Trabajo por hacer:
Enumera cada línea de los datos que contenga la palabra "Which", teniendo en cuenta mayúsculas y minúsculas.

Entradas de datos almacenadas:
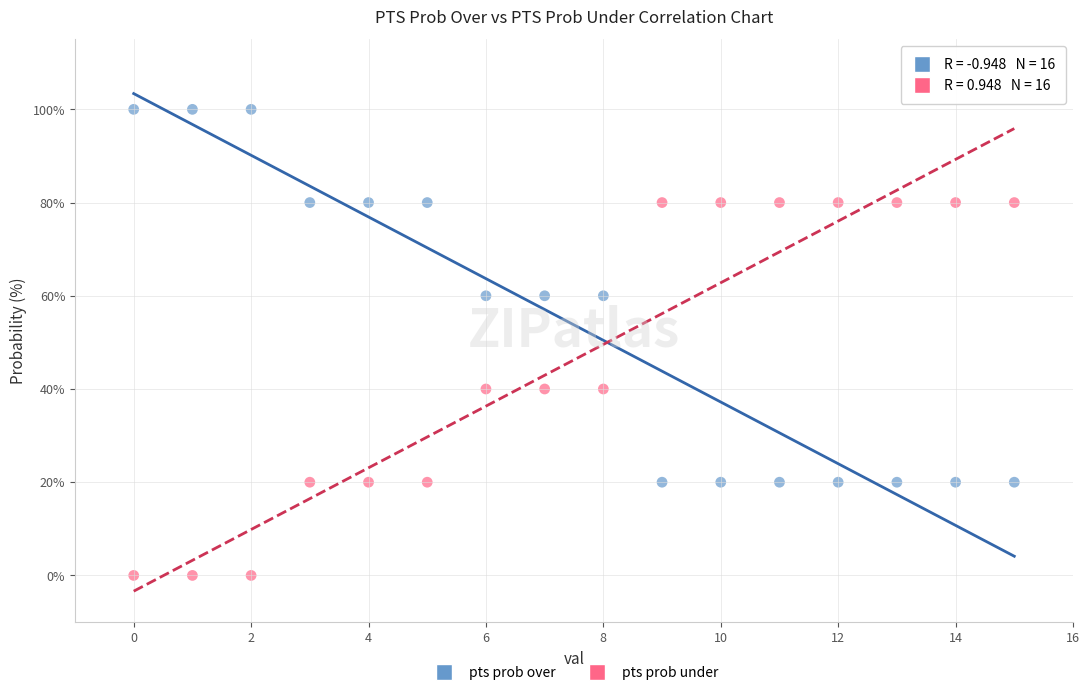

Which series reaches the maximum Y coordinate?

pts prob over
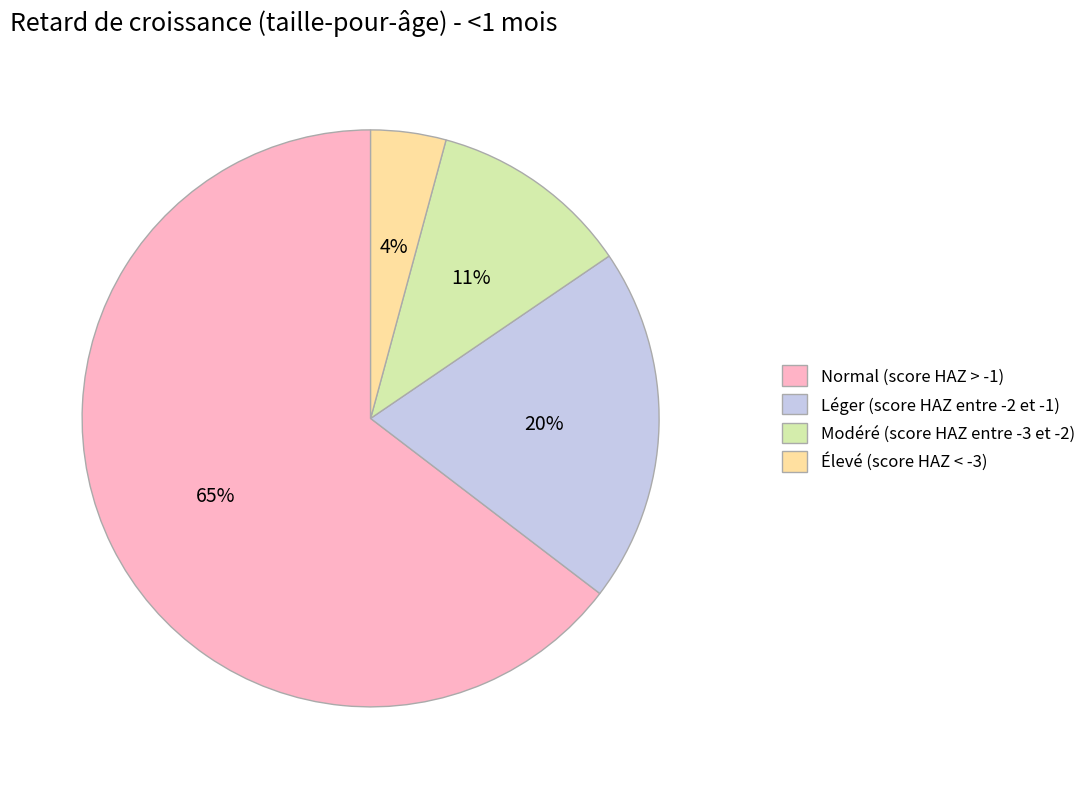

What percentage is the Léger (score HAZ entre -2 et -1) slice, to the nearest percent?

20%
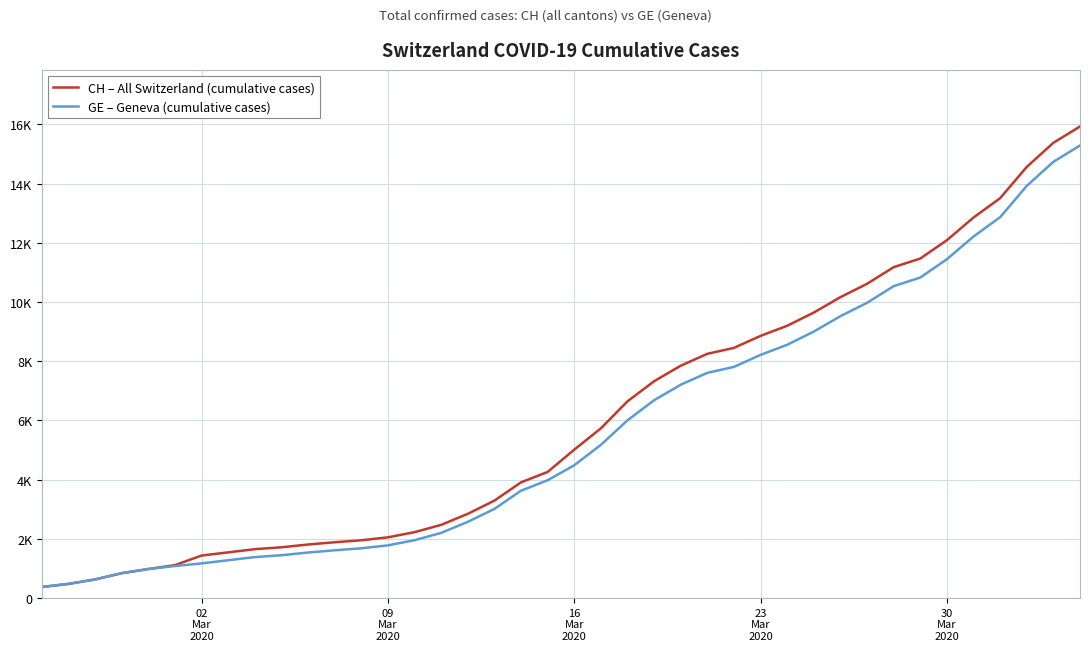

Is this an area chart (filled region under the line)?

No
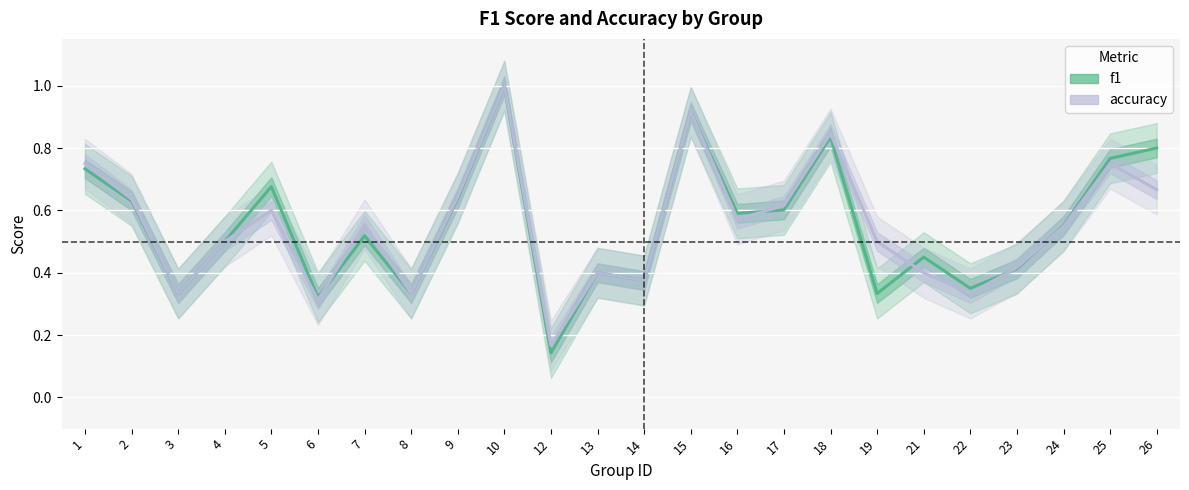

Which has a higher value, 12 or 6?

6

Respuesta escrita:
Which series reaches the maximum Y coordinate?
Which has a higher value, 12 or 6?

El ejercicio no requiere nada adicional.